The many times I watched the trailer for "The Lords of Dogtown", I cringed at the sight of Heath Ledger. The images of him as a drugged out former hippy recruiting a bunch of kids to ride skateboards caused me to start grinding my teeth. The images hinted at one over the top performance, and not in a good way.
"The Lords of Dogtown" is a fictionalized retelling of the same material covered in a documentary released last year called "Dogtown and Z-Boys". The documentary was written and produced by Stacy Peralta, one of the "Z-Boys", a group of young kids who rode skateboards for Zephyr and created the whole skateboard craze. Zephyr was sponsored by Skip Englom, a local surf shop owner in Venice who realized that this could be the next big thing. The success of the documentary prompted Peralta to write the screenplay for "Lords of Dogtown" and the film was made with Catherine Hardwicke ("thirteen") at the helm.
Skip Englom (Heath Ledger) and his surf shop employees rule the area under the old Venice pier. Stacy (John Robinson, "Elephant"), Jay (Emile Hirsch, "Imaginary Heroes") and Tony (Victor Rasuk, "Raising Victor Vargas") are the next generation and they want to get out there and surf as well. One day, someone shows Skip the new thing in skateboard wheels (neoprene, "made from oil") and his mind starts clicking. He has everyone practice and soon everyone is a member of the Zephyr team. Everyone except for Stacy. Stacy has a job and can't attend all of the practice sessions. During the first competition, Stacy enters as an independent and proves to Skip that he should be a member of the team. As the skaters become more and more well-known, fame threatens to rip the friends and the team apart.

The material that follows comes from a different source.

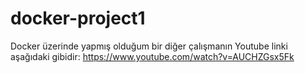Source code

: # docker-project1
 Docker üzerinde yapmış olduğum bir diğer çalışmanın Youtube linki aşağıdaki gibidir:
 https://www.youtube.com/watch?v=AUCHZGsx5Fk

Well, Heath Ledger's performance is way over the top. But in the context of the film's story, it is more acceptable. I didn't say it was believable, because it isn't, just more acceptable. I didn't feel like someone was scratching their fingernails across a blackboard, as I expected. Ledger plays Skip Englom and seems to be channeling the spirit of Jim Morrison as played by Val Kilmer. Drunk or high in every scene, he rants and raves or plays a drugged out hippie. I know the character is based on a real person, but because the film is fictionalized, perhaps it could have been toned down a little. What the performance lacks is any connection to the story. At one point, Skip has a fight with his employees because they aren't building skateboards fast enough. Why? Before, he seemed blissfully unaware of the need to make money. Now he wants as much as he can get. The transition isn't there.
This same lack of connecting the dots is a weakness throughout the film. Late in the film, Jay and Tony seem to resent Stacy's success. Stacy comments that he was the last one to leave the team. Based on the story, he was, so why are they resentful? Why is Tony Alva resentful of Stacy Peralta? The film portrays Tony Alva as a much bigger celebrity, why would he be resentful? At one point, Stacy's girlfriend is Kathy (Nikki Reed, "thirteen"), Tony's sister. When Stacy declines to join a party, she immediately hooks up with Jay. Don't get it or understand why she would do this.
Jay, as played by Emile Hirsch, is a complicated character, and perhaps the most interesting and inconsistent of the group. As a skateboarder, he seems fearless and a bit crazed, always running around with his tongue hanging out and his eyes wild. He is a kid out of control. These scenes, on their own, would be hard to watch and believe, yet they are balanced by a couple of scenes depicting his family life. The first time we see him, he is sneaking into his mother's bedroom to borrow her boyfriend's surfboard. The boyfriend wakes up yelling and then realizes it is Jay. They both encourage him to take it. Jay's mom, Philaine, played by Rebecca De Mornay, is very convincing as a woman living in a fog of drugs and alcohol. She loves her kid and he loves her. But his life at home is screwed up. Towards the end of the film, there is a shift in Jay's character which I didn't believe. It may have actually happened in real life, but as depicted in the film, it isn't convincing.
There are a lot of scenes of the four main characters skateboarding around and watching each other in awe. These scenes have a sort of visual grace to them but there are way too many of them. How many times can we watch people skateboard in loopy circles up a ramp?
"Dogtown" needed fewer scenes of skateboarding and more scenes exploring the relationships between the characters. Hardwicke showed such a knack for this in her debut film "thirteen" I was disappointed she didn't continue the tradition in this film.